タレントの岡本夏生がイベントで共演したお笑いタレントのふかわりょうに強引にキスされたとして、ふかわに1円の損害賠償などを求めた民事訴訟。東京地裁が4月27日に同額の賠償を命じる判決を言い渡したことに、芸能界で驚きの声が上がっている。



 岡本とふかわは16年4月11日に東京都内で開催されたイベントで共演。激しい意見の応酬となりステージが中断したが、再開後に上半身裸になったふかわが岡本をステージ上で押し倒して3回キスをするなどした。

 ふかわが所属するワタナベエンターテインメントは28日に公式サイトで今回の判決に言及した。イベントのやりとりや「両者の認識の相違」を巡って双方が刑事告訴したが不起訴となったこと、その後に岡本側が民事訴訟を起こしたなどを列記し、1円損害賠償請求が認められ、岡本がふかわに対する謝罪文掲載の請求などは棄却された判決内容が言い渡されたと報告した。

 そして、「上記のイベント内で、舞台上で双方が激しく意見を言い合うというやり取りの末、ふかわりょうが岡本氏に対してキスを行ったことは事実です。ふかわ本人としても場を和ませたい一心で、共演者を傷つけてしまったことについて反省しております。今回の判決内容についても真摯に受け止め、対応する所存です」と謝罪の意を示した。

 民放のテレビ関係者は今回の騒動に驚きを隠せなかったという。

「ふかわさんと岡本さんは良好な関係で有名でした。
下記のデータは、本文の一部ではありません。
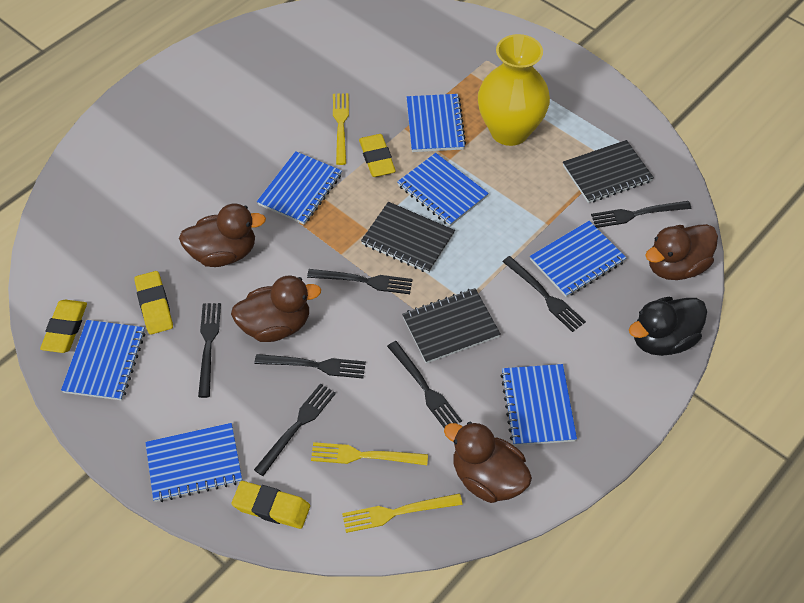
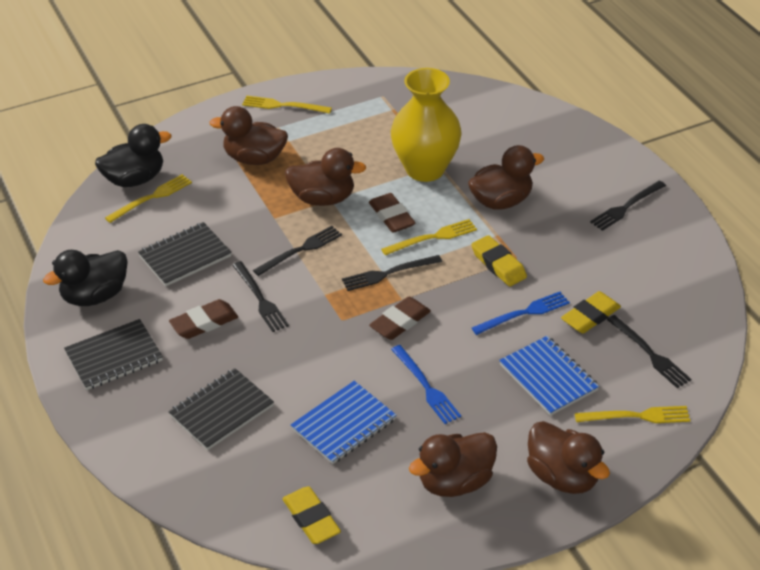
black duck: [629,297,707,356] = 1 -> [43,250,128,306] [95,124,171,187] = 2
black fork: [198,303,221,398] [254,383,336,476] [255,354,366,378] [307,269,413,294] [387,341,462,429] [502,256,586,332] [591,201,691,228] = 7 -> [232,261,289,332] [253,226,342,276] [342,255,442,291] [590,181,666,231] [607,315,691,388] = 5
blue fork: none = 0 -> [391,345,461,424] [472,292,570,335] = 2
blue notebook: [61,320,145,401] [145,423,242,502] [257,151,342,225] [397,153,489,226] [407,94,466,152] [500,364,577,446] [530,221,626,297] = 7 -> [291,381,396,464] [499,336,599,416] = 2
brown duck: [179,204,266,267] [231,275,321,342] [444,421,532,503] [645,224,718,280] = 4 -> [209,106,288,165] [285,148,366,206] [409,432,497,497] [468,145,544,210] [527,421,610,494] = 5
brown eraser: none = 0 -> [169,299,238,339] [369,193,415,233] [369,297,431,340] = 3
yellow eraser: [40,300,87,353] [134,271,173,335] [232,481,310,529] [359,134,396,177] = 4 -> [282,486,341,544] [471,235,527,286] [561,291,621,333] = 3
yellow fork: [311,442,428,465] [333,93,349,165] [342,493,463,533] = 3 -> [105,174,192,223] [242,95,332,114] [381,219,477,255] [575,406,690,423] = 4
あのイベントの一件の前に降板しましたが、ふかわさんがMCを務めたTOKYO MX『5時に夢中!』で4年間共演しています。ふかわさんの所属事務所も綴っているように、あのやり取りは両者の認識の相違があったんでしょう。ただ、世間的に見れば強引にキスしたというのは許せないということになるし、裁判で損害賠償の判決が下されたのは芸能界にとって大きな出来事です。大きな声で言えませんが、昔は同じような案件が数多くありましたから……。当時はセクハラを訴えられる雰囲気でなく女性タレントも笑ってやり過ごしていましたが、岡本さんの今回の動きに追随して同様の民事訴訟が起きる可能性は十分に考えられます」

 岡本とふかわのイベントは5年前の出来事だが、被害に遭ったタレントの心の傷は年数が経っても風化しない。記憶に新しいのがタレントのマリエが元大物タレントから枕営業を持ちかけられたことを発言したことだ。

 4月4日に自身のインスタグラムで行ったライブ配信した際、15年前の18歳当時に同席していたお笑い芸人の出川哲朗がこの会話を止めなかったことを明かし、「出川さんがCM出てるのはマジで許せない。本当に許せない」と語気を強めた。
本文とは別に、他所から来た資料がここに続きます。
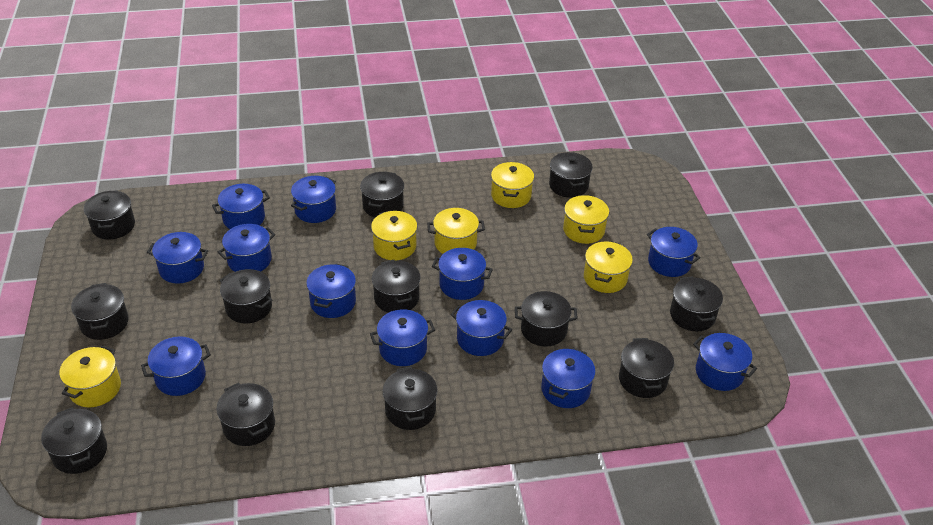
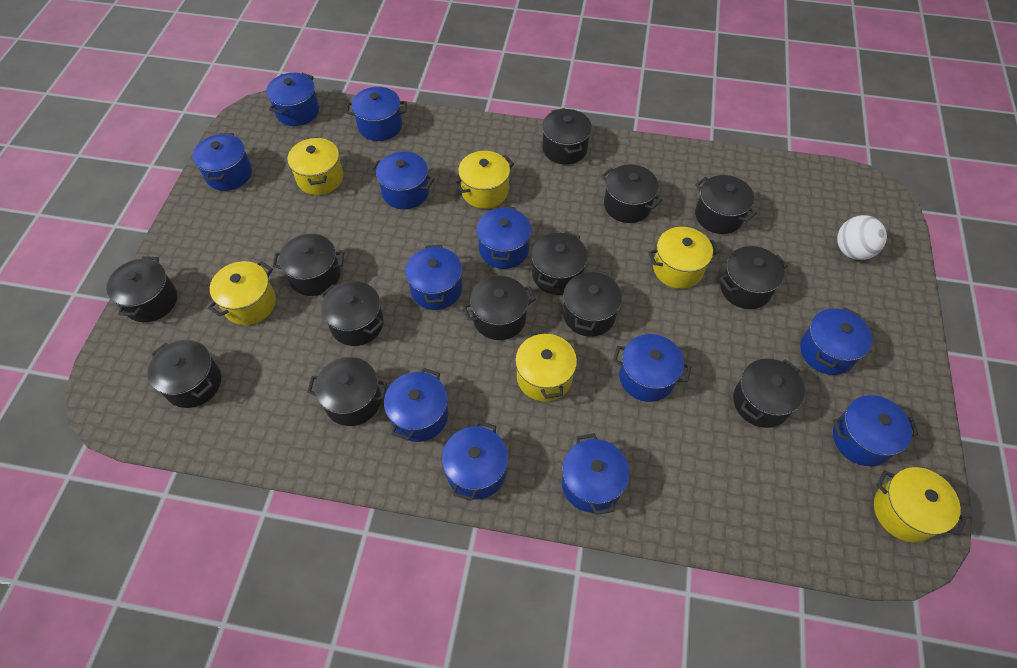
black pot: [41,407,107,474] [71,283,129,340] [84,190,135,240] [216,383,275,446] [220,269,273,323] [360,171,404,218] [372,260,421,313] [383,366,437,430] [515,291,578,347] [549,152,593,198] [619,338,674,398] [670,276,723,332] = 12 -> [106,256,177,322] [147,340,221,408] [273,234,344,296] [307,357,387,426] [321,281,384,346] [462,276,536,340] [531,231,588,295] [542,108,592,164] [563,269,622,337] [601,165,662,223] [695,175,757,234] [720,246,787,309] [733,359,805,428] = 13
white ball: none = 0 -> [837,215,887,260] = 1

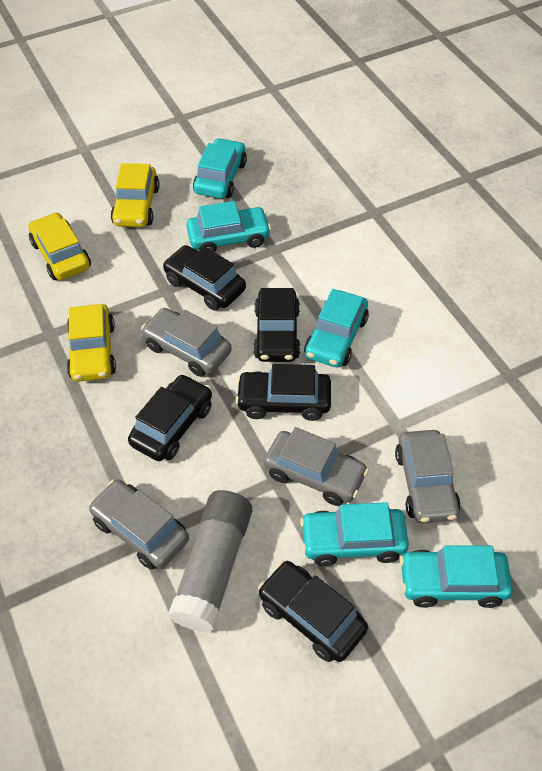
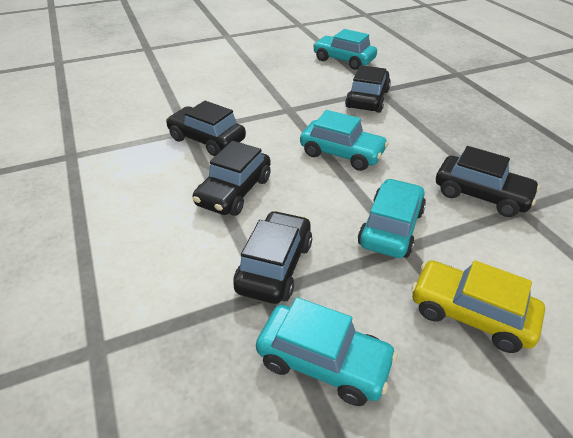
grey car: [89,480,189,569] [141,308,232,377] [264,427,369,506] [395,430,461,523] = 4 -> none = 0
grey glue stick: [168,490,252,632] = 1 -> none = 0
turquoise car: [186,201,271,252] [193,138,247,199] [300,502,409,566] [304,289,369,368] [400,545,513,608] = 5 -> [256,297,397,406] [300,110,389,171] [313,29,377,70] [358,178,426,258] = 4
yellow car: [28,212,91,280] [67,304,116,382] [111,163,160,227] = 3 -> [411,260,545,353] = 1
 このニュースがネット上で大きな反響を呼び、出川が所属するマセキ芸能社が対応する事態に。同社の公式サイトで9日、柵木秀夫代表取締役社長の名義で「先日SNSの生配信で女性タレントが発言された内容について出川本人に確認したところ、番組の収録後の打ち上げで出演者、事務所関係者、番組スタッフなど大勢がいる場では同席したことが一度ありましたが、プライベートで食事に行ったことは一度もなく、お騒がせしているような事実はないと申しております。改めてお騒がせしたことをお詫び申し上げますとともに、今後とも変わらぬご指導のほどお願い申し上げます」と声明を発表した。

「岡本さんの裁判は『1円損害賠償請求』がポイントだったと思います。お金が欲しいのではなく、女性としての尊厳を傷つけられたことを訴えている。昔は女性タレント、女優に枕営業を持ちかけたり、ホテルに呼び出すタレント事務所の社長、大御所タレントの名前をよく耳にしました。今になって『訴えられるのではないか』とビクビクしていると思いますよ」(都内の芸能事務所)。